Spatial organization of genome and transcriptome
Recent studies suggest that genes are spatially organized; where they are and how they are organized are important for their transcription activities. To test this hypothesis, we are developing new imaging techniques to visualize chromosomal DNA conformation and transcription activity in individual cells. The first set of DNA localization markers we developed allowed us to probe the dynamics of transcription factor-mediated DNA looping in live E. coli cells, and relate to transcription activity of the gene it controls. We are currently developing new superresolution methods to probe both genome organization and transcription activity in both bacterial and eukaryotic stem cells. We expect this line of work to provide new insight into the spatial regulation of transcription.
- RNA polymerase organizes into distinct spatial clusters independent of ribosomal RNA transcription in E. coli. bioRxiv. 2018 May; doi: https://doi.org/10.1101/320481.
- Spatial organization of transcription in bacterial cells. Trends Genet. 2014 Jul;30(7):287-97. doi: 10.1016/j.tig.2014.04.008. Epub 2014 May 23.
- Transcription-factor-mediated DNA looping probed by high-resolution, single-molecule imaging in live E. coli cells. PLoS Biol. 2013;11(6):e1001591.
Developing cool imaging and analysis tools
Single-molecule localization based superresolution imaging has opened a wide door for biologists to explore the structures and dynamics of cellular assemblies at unprecedented resolutions. We develop computational methods and quantitative imaging analyses to counter blinking behaviors of fluorescent labels, correct confinement errors, and identify spatial features of cellular structures. Furthermore, we are developing new single-molecule imaging based assays to visualize the activity, localization and identity of protein factors and chromosomal DNA sequences.
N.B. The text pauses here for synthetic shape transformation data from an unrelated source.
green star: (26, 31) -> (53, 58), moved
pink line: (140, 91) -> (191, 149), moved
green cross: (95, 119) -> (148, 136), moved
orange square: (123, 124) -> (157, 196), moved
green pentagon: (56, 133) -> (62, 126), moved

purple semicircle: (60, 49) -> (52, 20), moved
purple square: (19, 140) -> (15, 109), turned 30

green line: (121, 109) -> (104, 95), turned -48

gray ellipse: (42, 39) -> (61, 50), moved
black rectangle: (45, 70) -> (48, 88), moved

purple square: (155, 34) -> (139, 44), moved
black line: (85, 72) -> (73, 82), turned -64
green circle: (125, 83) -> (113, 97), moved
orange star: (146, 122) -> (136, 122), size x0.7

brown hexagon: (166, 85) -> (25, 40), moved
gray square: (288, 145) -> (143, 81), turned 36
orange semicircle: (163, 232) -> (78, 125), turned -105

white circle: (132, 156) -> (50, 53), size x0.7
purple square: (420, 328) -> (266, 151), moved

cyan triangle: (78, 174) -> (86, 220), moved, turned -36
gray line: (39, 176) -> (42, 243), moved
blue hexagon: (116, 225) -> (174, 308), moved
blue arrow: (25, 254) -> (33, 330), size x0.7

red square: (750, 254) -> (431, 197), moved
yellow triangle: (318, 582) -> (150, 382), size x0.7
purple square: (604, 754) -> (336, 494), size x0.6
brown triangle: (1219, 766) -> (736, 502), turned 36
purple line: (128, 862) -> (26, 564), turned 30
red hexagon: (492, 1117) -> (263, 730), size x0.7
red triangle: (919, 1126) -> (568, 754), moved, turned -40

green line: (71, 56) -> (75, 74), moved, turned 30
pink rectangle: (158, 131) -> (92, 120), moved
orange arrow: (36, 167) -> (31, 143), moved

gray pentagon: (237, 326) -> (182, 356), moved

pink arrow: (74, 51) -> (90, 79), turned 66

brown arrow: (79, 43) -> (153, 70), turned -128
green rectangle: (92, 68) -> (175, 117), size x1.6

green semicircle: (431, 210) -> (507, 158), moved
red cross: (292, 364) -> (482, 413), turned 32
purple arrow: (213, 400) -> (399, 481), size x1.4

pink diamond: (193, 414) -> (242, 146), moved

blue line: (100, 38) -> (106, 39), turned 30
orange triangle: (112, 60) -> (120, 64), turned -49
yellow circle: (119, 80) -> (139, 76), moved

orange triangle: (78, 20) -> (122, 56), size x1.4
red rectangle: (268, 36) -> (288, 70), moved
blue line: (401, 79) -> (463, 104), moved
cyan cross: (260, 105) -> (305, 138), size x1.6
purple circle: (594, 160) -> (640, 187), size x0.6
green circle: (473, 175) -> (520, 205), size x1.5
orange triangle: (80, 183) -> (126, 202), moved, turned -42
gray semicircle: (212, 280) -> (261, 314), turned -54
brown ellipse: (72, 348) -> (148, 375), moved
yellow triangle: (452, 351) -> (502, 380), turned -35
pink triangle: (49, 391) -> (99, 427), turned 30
- Asymmetric histone inheritance via strand-specific incorporation and biased replication fork movement. Nat Struct Mol Biol. 2019 Aug;26(8):732-743.
- Genetically encoded biosensors for visualizing live-cell biochemical activity at super-resolution. Nat Methods. 2017 Apr;14(4):427-434.
- Reduction of Confinement Error in Single-Molecule Tracking in Live Bacterial Cells Using SPICER. Biophys J. 2017 Feb 28;112(4):568-574.
- Optical and force nanoscopy in microbiology. Nat Microbiol. 2016 Oct 26;1(11):16186. doi: 10.1038/nmicrobiol.2016.186.